Last, I welcomed your thoughts about a Spiritual IRA. Several years ago, I too had a thought along those lines. I called mine a SRA (Spiritual Retirement Account). I too recognized that I both made deposits and withdrawals every day. My deposits are those things done with a cheerful heart that brings glory to God and furthers His kingdom. My withdrawals are those times when I have to confess, repent, and draw upon His endless supply of grace and mercy. My SRA idea came from the words of James 2:18, when I realized that if I am a true Christian, then my works should resonate of my faith.
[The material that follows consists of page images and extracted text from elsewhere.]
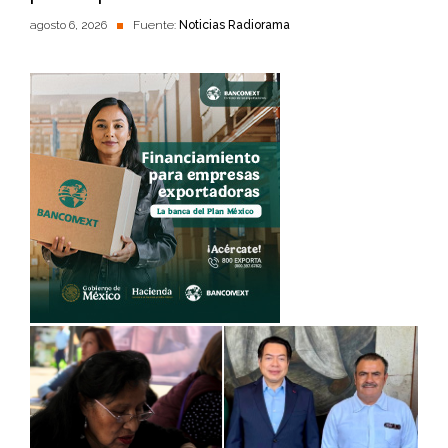
agosto 6, 2026
Fuente:
Noticias Radiorama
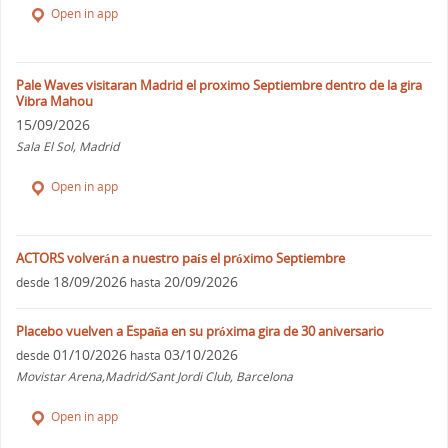
Open in app
Pale Waves visitaran Madrid el proximo Septiembre dentro de la gira
Vibra Mahou
15/09/2026
Sala El Sol, Madrid
Open in app
ACTORS volverán a nuestro país el próximo Septiembre
18/09/2026
20/09/2026
desde
hasta
Placebo vuelven a España en su próxima gira de 30 aniversario
01/10/2026
03/10/2026
desde
hasta
Movistar Arena,Madrid/Sant Jordi Club, Barcelona
Open in app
If it’s real, then my works will show it; and while I may never realize gain from those works in this life, they are indeed being stored up as treasures in heaven for me. I often ask myself, “Have I invested more than I’ve withdrawn?” and I keep coming to the same answer, “I can never out-give God.” Through His grace, I have been set free and been granted eternal life in His presence. There is NOTHING I could ever do that can justify that free gift. I can only accept it. Like you my friend, I pray many more will while there’s still a chance. Tying the SRA / Spiritual IRA together with the anticipation Advent brings, I join you in looking forward to the day that I can “cash out” my SRA by laying all those saved treasures at my Savior’s feet.
Thank you for this humbling, humorous, and eye-opening foray into the difference we Christians should be demonstrating during this Advent Season. I’ll work on doing just that sir. God’s blessings, and I sincerely appreciate your encouraging words today.
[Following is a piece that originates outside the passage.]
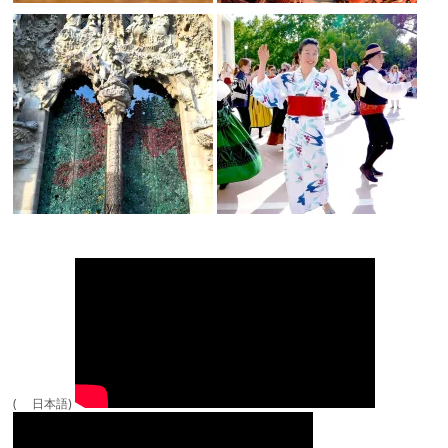
( 日本語)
Sorry to be slow (again) getting to responding to your gracious and uplifting comments. And you aren’t the only one who had a good time and lots of unexpected laughs today. That thing about the marshmallows and snowman poop was hilarious. I had never heard that, but I’m going to use it. I can hardly wait to unveil that with the grandchildren in a few weeks.
I also loved the SRA idea. It’s inexpressibly glorious to know that God loved us flawed, selfish, unreliable, and rebellious sinners enough to sacrifice everything to bring us into His family, and discovering that there’s even more leaves us stunned and speechless. The fact that He promises to store up rewards for our efforts even though He’s the One who provides everything and produces the fruit is hard to get my head around. But I join you in looking forward to the day when every benefit He died to ensure for us is poured out without restraint. Then we get the joyous experience of laying it all back at His feet where it belongs.
Meanwhile, I want to do a better job of downloading some of the joy that will characterize that day and to me more consistent in expressing it to those around me here and now. One of my favorite Bible teachers quoted a Messianic Jewish Rabbi recently who said, “Let laughter be your protest.” I’m more prone to protest with grumbling and complaining, but since that never gets me anything but another Rolaid, I think applying some defiant joy might work better. So thanks again for the glimpse of your childhood. I’ll never again see marshmallows in quite the same way, and if laughter is indeed a protest, I had a good time pushing back against all the world’s garbage for a while. In any case, my treasured friend, thank you once again for the spiritual nourishment and the encouragement.